A l’occasion de Noël, Monseigneur Bustillo, évêque d’Ajaccio, évoque les racines chrétiennes et la laïcité, dans Corse Matin :
[…] certains voient dans la crèche de l’idéologie, un modèle traditionnel à remettre en question. Qu’en pensez-vous ?
C’est tragique. Nous avons tous des idées différentes et c’est bien légitime. Mais c’est le glissement, quand on part de l’idée, on tend vers l’idéal et on sombre dans l’idéologie. C’est ce qui se passe avec Noël. Pour nous, Noël est un idéal, on oublie souvent ce qu’il véhicule comme valeurs : pauvreté, respect, accueil, fraternité, simplicité, chaleur et joie. On les oublie et on se place d’un point de vue idéologique, voire politique. Pensez à Noël et à la crèche ne signifie pas que l’on méprise les autres. On honore nos racines, un passé, nos ancêtres, ce qui a été transmis et reçu.
Dans un document interne destiné à ses employés, la Commission européenne envisageait la suppression du mot “Noël”, jugé peu inclusif. C’est symptomatique d’une époque…
Ces paroles tristes voulaient affirmer : “Soyons unis.” Pour cela, il faut retirer toute identité, soyons tous pareils. Il y a une tendance triste à un conformisme idéologique, politique et culturel. C’est inquiétant. Respecter l’autre signifie-t-il s’effacer soi-même et disparaître ? Ou bien, moi avec mon identité, ma culture, j’enrichis le monde au lieu de l’appauvrir ? C’est une maladresse de dire que l’on fait cela pour calmer tout le monde, avec une politique d’anesthésie. Il faut anesthésier tout le monde, pour que personne ne puisse se plaindre. Un peu comme Shiva, on met les mains partout et on répète : “Attention, pas de problèmes avec les chrétiens, ni avec les musulmans ou les juifs.” On est dans la tactique, la stratégie politique et on perd la sérénité et la capacité de nous émerveiller. L’autre est vu comme une menace, surtout dans sa différence, au lieu d’être vu comme une chance qui va m’enrichir. Le soir de Noël, dans la crèche, les bergers sont là. Ils sont non pratiquants car pris par leurs activités, ils ne pouvaient pas aller à la synagogue, ni au temple. Et pourtant c’est à eux, à ceux qui se trouvent à la périphérie, que la bonne nouvelle est annoncée. Ce message n’est pas anachronique, il nous parle aujourd’hui. On a tous besoin de chaleur. Quand on prend une boule de Noël accrochée au sapin, on s’émerveille mais si on la casse, elle est vide. Dans notre société, on met les lumières, les cadeaux, la gastronomie et tout cela nourrit les yeux et le ventre. Mais qui nourrit le cœur et l’esprit ? On peut avoir tout ce que l’on veut, mais si à l’intérieur on est vide, il y a un problème.
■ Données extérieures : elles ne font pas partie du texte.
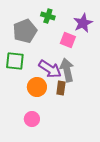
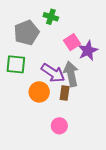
purple star: (83, 23) -> (88, 51), moved
pink square: (68, 40) -> (72, 42), turned 35
pink circle: (32, 119) -> (59, 126), moved

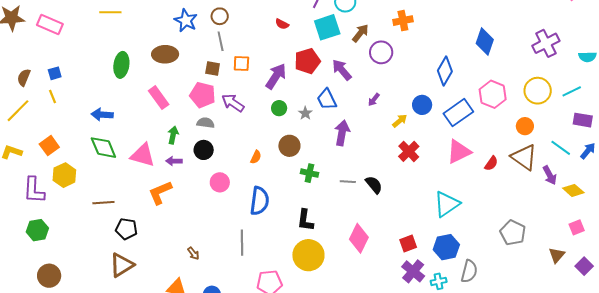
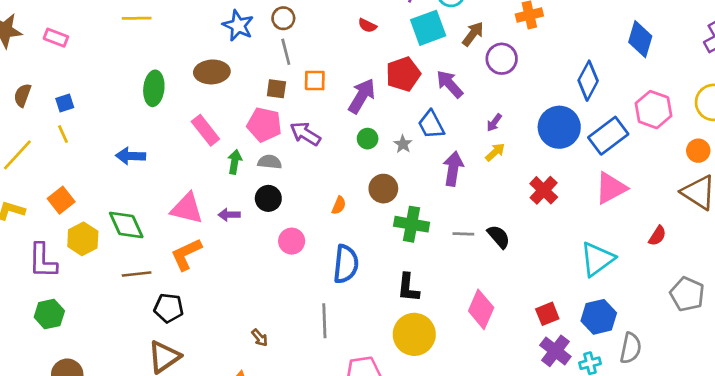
pink rectangle: (50, 24) -> (56, 38), size x0.7
brown semicircle: (24, 77) -> (22, 95), moved
blue circle: (422, 105) -> (559, 127), size x1.6
yellow arrow: (400, 121) -> (495, 152), moved
green arrow: (173, 135) -> (235, 162), moved
green diamond: (103, 148) -> (126, 225), moved
red semicircle: (491, 163) -> (657, 236), moved
green cross: (309, 173) -> (412, 224), size x1.4
orange L-shape: (160, 193) -> (186, 254), moved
Avez-vous le sentiment que le politique confisque le débat autour des racines chrétiennes et de l’identité ?
Les politiques contrôlent et gèrent le domaine public et parfois dans la gestion du public, on peut déborder et être injuste. Lorsque l’on touche au culturel, on va se protéger et attaquer au nom de la laïcité mais parfois on crée un divorce entre la culture d’un peuple et ses racines. On ne peut pas dire que le christianisme est puissant et qu’il représente un danger. Mais dans les milieux politiques, souvent, il y a ce sentiment qu’il faut maîtriser l’Église. Il faut la liberté pour tout le monde. D’autant qu’il serait triste et dangereux de laisser la politique et la finance gouverner le monde. […]
Vous avez une laïcité qui peut sombrer dans l’idéologie sectaire et une laïcité apaisée, comme chez nous en Corse. Je n’ai pas à dire aux élus ce qu’ils doivent faire mais nous avons une vie cordiale, humaine. Sur le Continent, il y a beaucoup de violence idéologique.